* [What this exercise asks]:
- 1) According to the dissent in Prosser v. Village of Fox Lake, why did trustee Richard Hamm not vote on the two ordinances?
- 2) Output the stretch of the records from the line containing "Assistente de IA" through the end of the records, both ends included, and leave the pictures out.
(Source passage begins)
Prosser v. Village of Fox Lake

JUSTICE SIMON,

dissenting:

Section 3 — 11—17 of the Illinois Municipal Code (Ill. Rev. Stat. 1979, ch. 24, par. 3—11—17) requires “the concurrence of a majority of all members then holding office” before an ordinance may be passed by a village board of trustees. The two ordinances in issue received only three “aye” votes — not a majority of the six-member board. One member voted against the measures; one, Richard Hamm, did not vote because the measures concerned his salary; and one member was absent. Unlike the majority, I am forced to conclude that the ordinances did not pass.

The majority contends that trustee Hamm’s failure to vote can be counted with the “aye” votes so that the ordinances did have the concurrence of four members necessary for passage. In arriving at this peculiar rule, it relies on what it calls the common law rule of Rex v. Foxcroft (1760), 2 Burr. 1017, 1021, 97 Eng. Rep. 683, 685 (also known as Oldknow v. Wainwright), in which Lord Mansfield stated in a one-line opinion that “[wjhenever electors are present, and do not vote at all (as they have done here,) ‘they virtually acquiesce in the election made by those who do.’ ” The majority states that this is the appropriate rule to apply when a statute requires “the concurrence” of a majority of all members as opposed to the “affirmative vote” of such a majority, and that under that rule, Hamm’s abstention would be counted with the “aye” votes.
(Source passage ends)
(Extracted records begins)
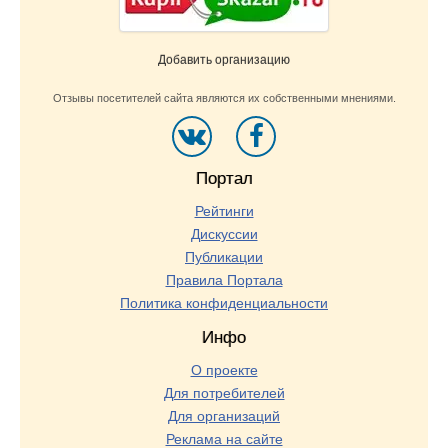
Добавить организацию
Отзывы посетителей сайта являются их собственными мнениями.
Портал
Рейтинги
Дискуссии
Публикации
Правила Портала
Политика конфиденциальности
Инфо
О проекте
Для потребителей
Для организаций
Реклама на сайте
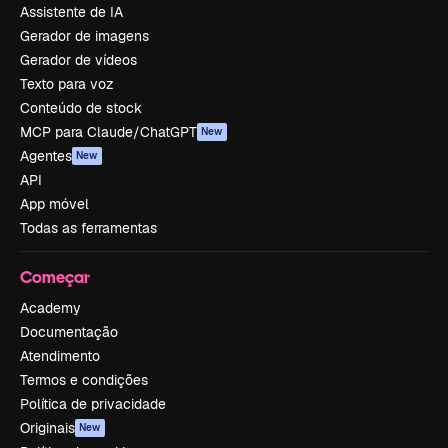
Assistente de IA
Gerador de imagens
Gerador de vídeos
Texto para voz
Conteúdo de stock
MCP para Claude/ChatGPT
New
Agentes
New
API
App móvel
Todas as ferramentas
Começar
Academy
Documentação
Atendimento
Termos e condições
Política de privacidade
Originais
New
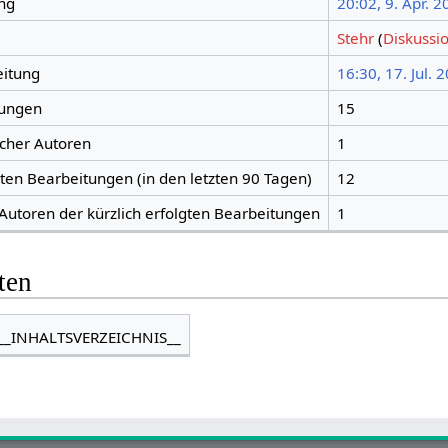
ng
20:02, 9. Apr. 
Stehr
(
Diskussi
eitung
16:30, 17. Jul. 
tungen
15
icher Autoren
1
gten Bearbeitungen (in den letzten 90 Tagen)
12
 Autoren der kürzlich erfolgten Bearbeitungen
1
ten
__INHALTSVERZEICHNIS__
(Extracted records ends)
* [Answers to this exercise]:
- 1) Hamm did not vote because the measures concerned his salary.

- 2)
Assistente de IA
Gerador de imagens
Gerador de vídeos
Texto para voz
Conteúdo de stock
MCP para Claude/ChatGPT
New
Agentes
New
API
App móvel
Todas as ferramentas
Começar
Academy
Documentação
Atendimento
Termos e condições
Política de privacidade
Originais
New
ng
20:02, 9. Apr. 
Stehr
(
Diskussi
eitung
16:30, 17. Jul. 
tungen
15
icher Autoren
1
gten Bearbeitungen (in den letzten 90 Tagen)
12
 Autoren der kürzlich erfolgten Bearbeitungen
1
ten
__INHALTSVERZEICHNIS__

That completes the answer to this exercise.